Central to this vision are spaces and innovative platforms that foster distributed collaboration. The Blue City Room emerges as a physical/digital agora for collective urban analysis and decision-making—a think tank where decentralized discussions challenge the norms, breaking silos and forging new pathways. Parallelly, the Blue City Store emerges as a digital marketplace, a hub that champions the transparent exchange of urban data and diagnostic tools, democratizing access and spurring shared growth.
Blue City aims to inaugurate a new taxonomy of city-making, one where adaptability doesn't just coexist with planning, but usurps it.
Welcome to the city that never sleeps, but dreams—with its eyes wide open.
DIAGNOSIS TOOL
In addressing the intricate labyrinth of today's urban challenges, it becomes evident that traditional diagnostic tools have reached their limitations. The city, with its myriad layers, pulses, and rhythms, cannot be discerned merely through static metrics or one-dimensional measures such as carbon footprints. The rapid pace and transient nature of urban flows demand a continuous, real-time diagnostic approach. [1]
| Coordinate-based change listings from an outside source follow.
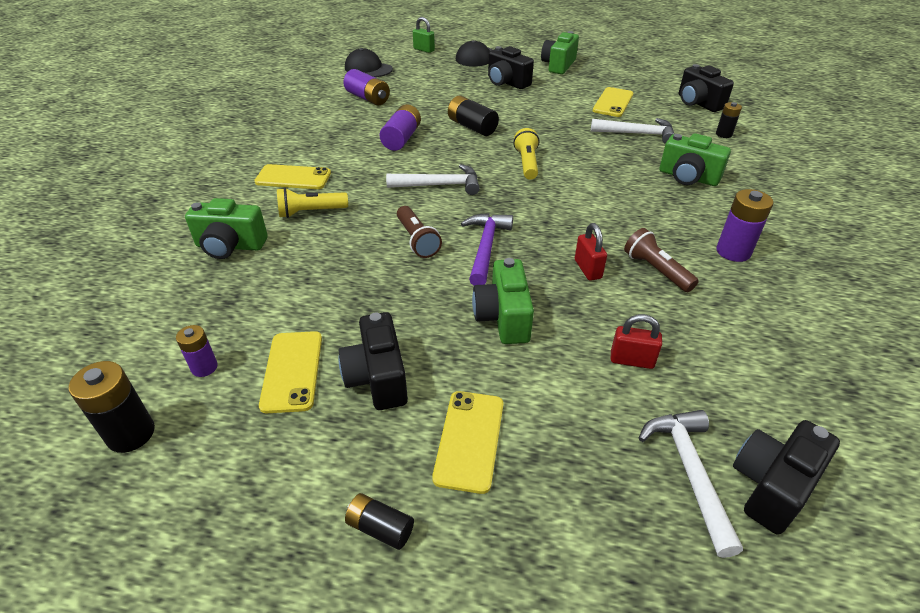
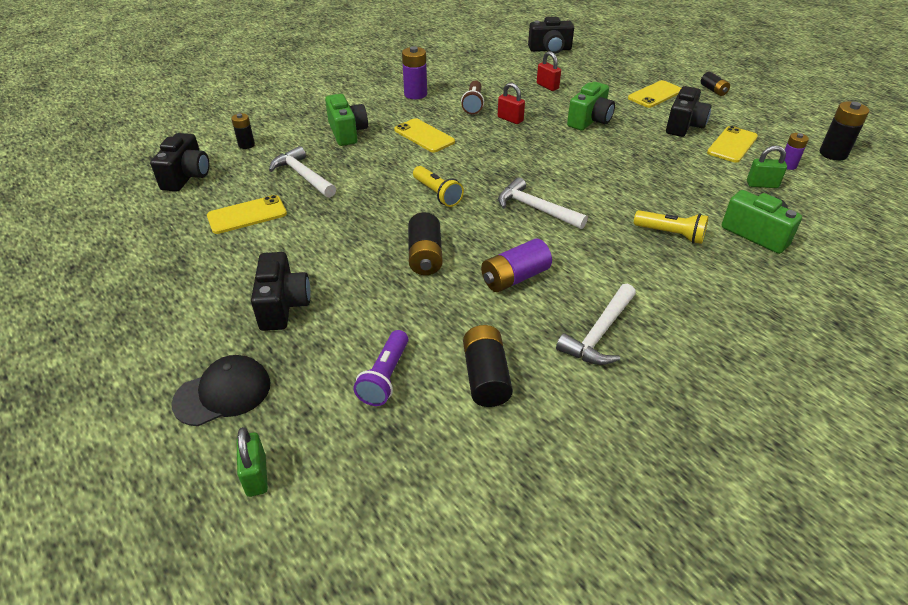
camera: 140 degrees left, 0 degrees up
yellow phone [254,164,331,189] -> yellow phone moved to [394,118,455,153]
purple battery [343,69,390,105] -> black battery [463,325,513,407]
black cap [345,48,393,77] -> none
brown flashlight [397,206,442,258] -> none
purple hammer [461,213,513,285] -> none
yellow flashlight [513,128,539,180] -> yellow flashlight turned 75 degrees counterclockwise [413,166,464,207]
green camera [541,31,579,74] -> none
red padlock [575,223,607,281] -> red padlock turned 75 degrees counterclockwise [498,83,525,124]
white hammer [639,410,743,558] -> white hammer moved to [556,284,636,365]
none -> purple flashlight [353,330,408,406]
none -> green padlock [747,145,787,188]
Current urban diagnostics, compared to medical practices, resemble a cursory skin check. Such superficial examinations, focusing solely on a city's visible exterior, fail to capture the dynamic interplay of its internal flows and mechanisms. [2] It neglects the essence of the city as a multifaceted living organism, thriving and evolving through its interwoven systems. [3] Analogous to the medical world, where a physician employs an array of diagnostic tools—from X-rays to blood tests, from CT scans to genetic profiling—to holistically understand the human body, urban diagnostics necessitates similar “deeper” tools.
The Blue City project seeks to revolutionize city diagnosis. Venturing beyond traditional mapping and indexing, which only capture the city's skeletal framework, the project dives deep into the city's vascular systems. It investigates utilities and infrastructures, the conduits that sustain urban life, and examines the city's pulsating flow—of human capital, of goods and services, of knowledge and culture. It assesses the city's metabolic rate, gauging both its resource consumption and waste production, offering a comprehensive urban health check.
Combining generative AI and spatial analytics into “generative spatial AI,” Blue City addresses the critical challenges in city diagnosis on an unprecedented scale.[4] Through generative spatial AI, gaps in city data can be impartially completed, urban flows in new and previously inaccessible locations estimated, and the trajectories of these flows predicted, as they shape the future urban landscape.
[1] Virilio, P. (1999). Polar Inertia. Sage.
[2] Batty, M. (2013). The New Science of Cities. MIT Press.
[3] Portugali, J. (2011). Complexity, Cognition and the City. Springer.